Exercise brief
Match the string "Đokić" against each line below, and copy every line that matches.

--------------------------------------------------

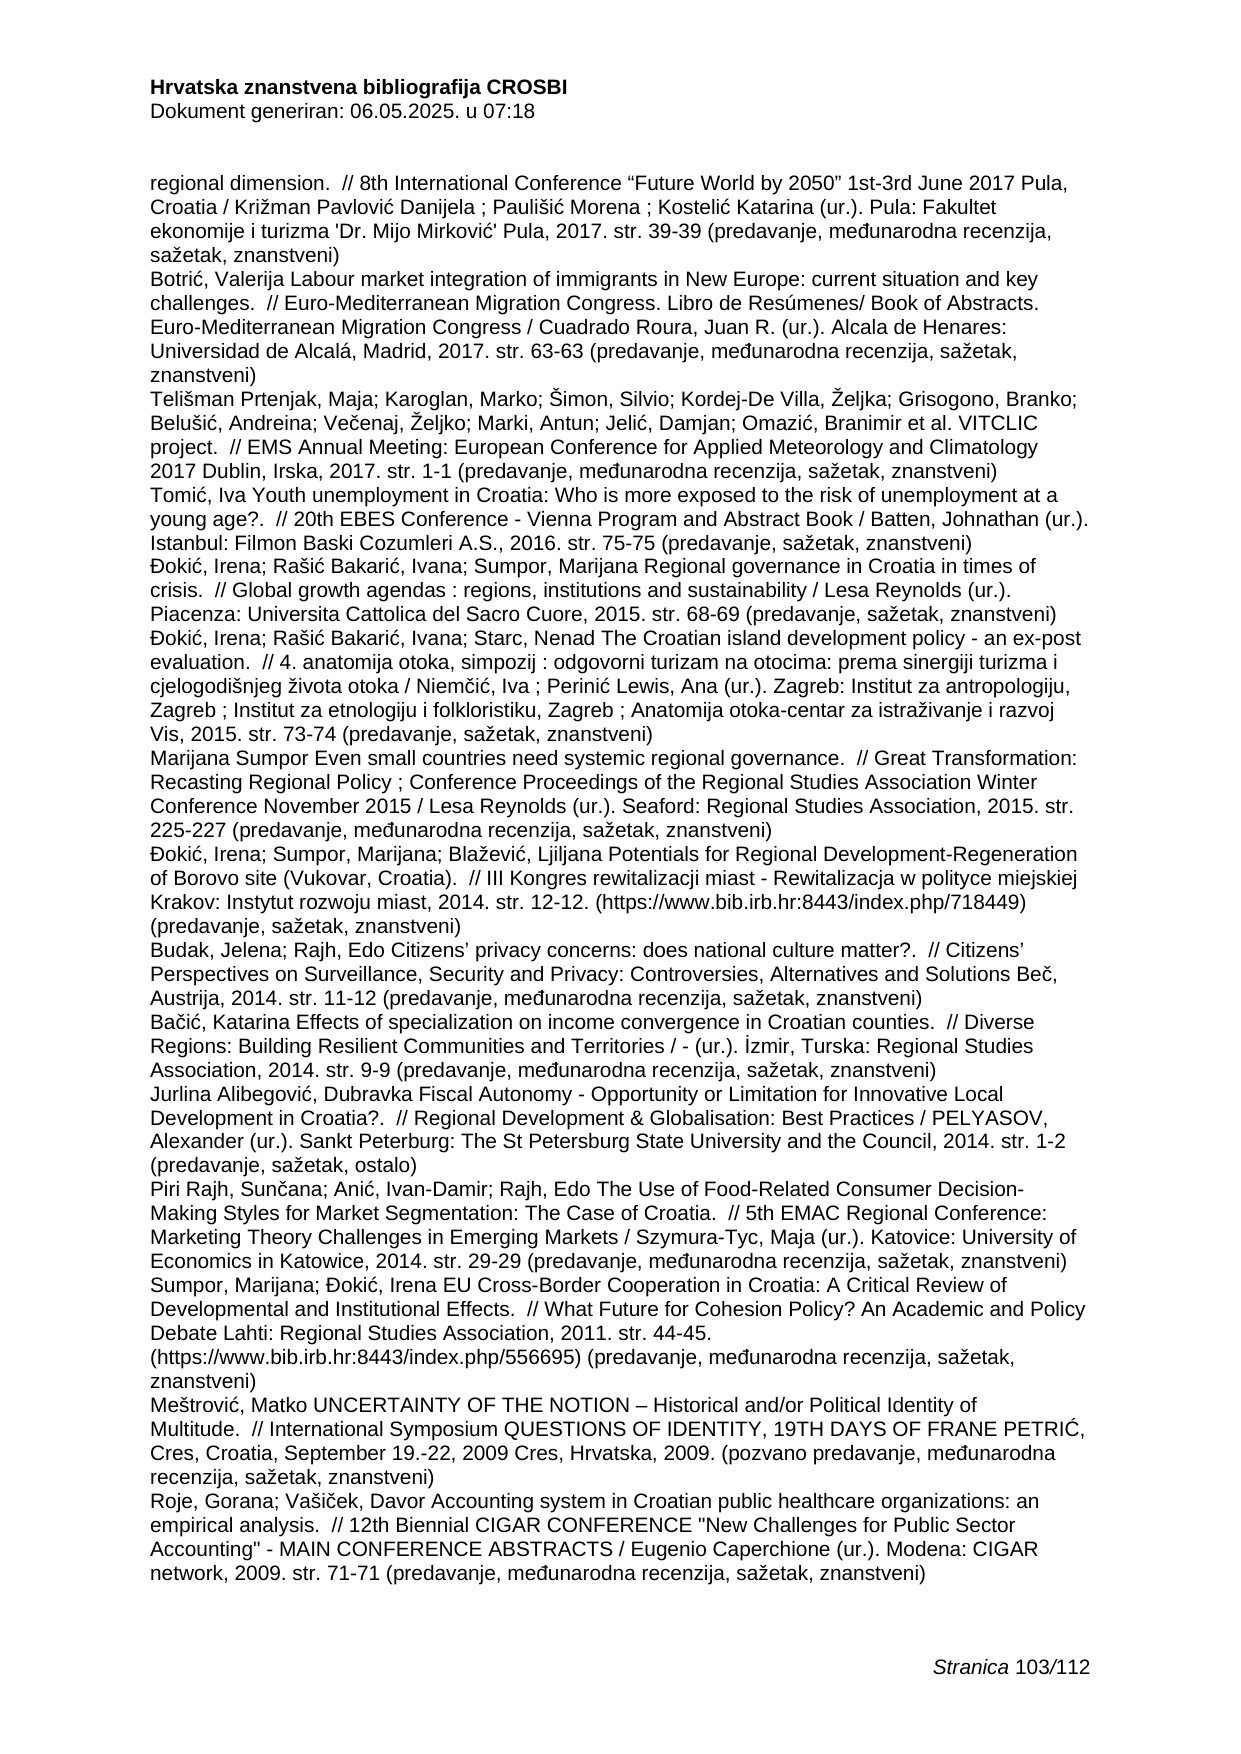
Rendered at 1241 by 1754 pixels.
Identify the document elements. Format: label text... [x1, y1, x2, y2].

text Jurlina Alibegović, Dubravka [150, 1081, 1090, 1177]
text Đokić, Irena; Rašić Bakarić, Ivana; Sumpor, Marijana [150, 554, 1090, 626]
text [150, 171, 1090, 267]
text Budak, Jelena; Rajh, Edo [150, 938, 1090, 1009]
text Tomić, Iva [150, 482, 1090, 554]
text Đokić, Irena; Sumpor, Marijana; Blažević, Ljiljana [150, 842, 1090, 938]
text Đokić, Irena; Rašić Bakarić, Ivana; Starc, Nenad [150, 626, 1090, 746]
text Bačić, Katarina [150, 1009, 1090, 1081]
text Piri Rajh, Sunčana; Anić, Ivan-Damir; Rajh, Edo [150, 1177, 1090, 1273]
text Meštrović, Matko [150, 1393, 1090, 1489]
text Marijana Sumpor [150, 746, 1090, 842]
text Roje, Gorana; Vašiček, Davor [150, 1489, 1090, 1584]
text Telišman Prtenjak, Maja; Karoglan, Marko; Šimon, Silvio; Kordej-De Villa, Željka; Grisogono, Branko; Belušić, Andreina; Večenaj, Željko; Marki, Antun; Jelić, Damjan; Omazić, Branimir et al. [150, 387, 1090, 482]
text Botrić, Valerija [150, 267, 1090, 387]
text Sumpor, Marijana; Đokić, Irena [150, 1273, 1090, 1393]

--------------------------------------------------

Output
text Đokić, Irena; Rašić Bakarić, Ivana; Sumpor, Marijana [150, 554, 1090, 626]
text Đokić, Irena; Sumpor, Marijana; Blažević, Ljiljana [150, 842, 1090, 938]
text Đokić, Irena; Rašić Bakarić, Ivana; Starc, Nenad [150, 626, 1090, 746]
text Sumpor, Marijana; Đokić, Irena [150, 1273, 1090, 1393]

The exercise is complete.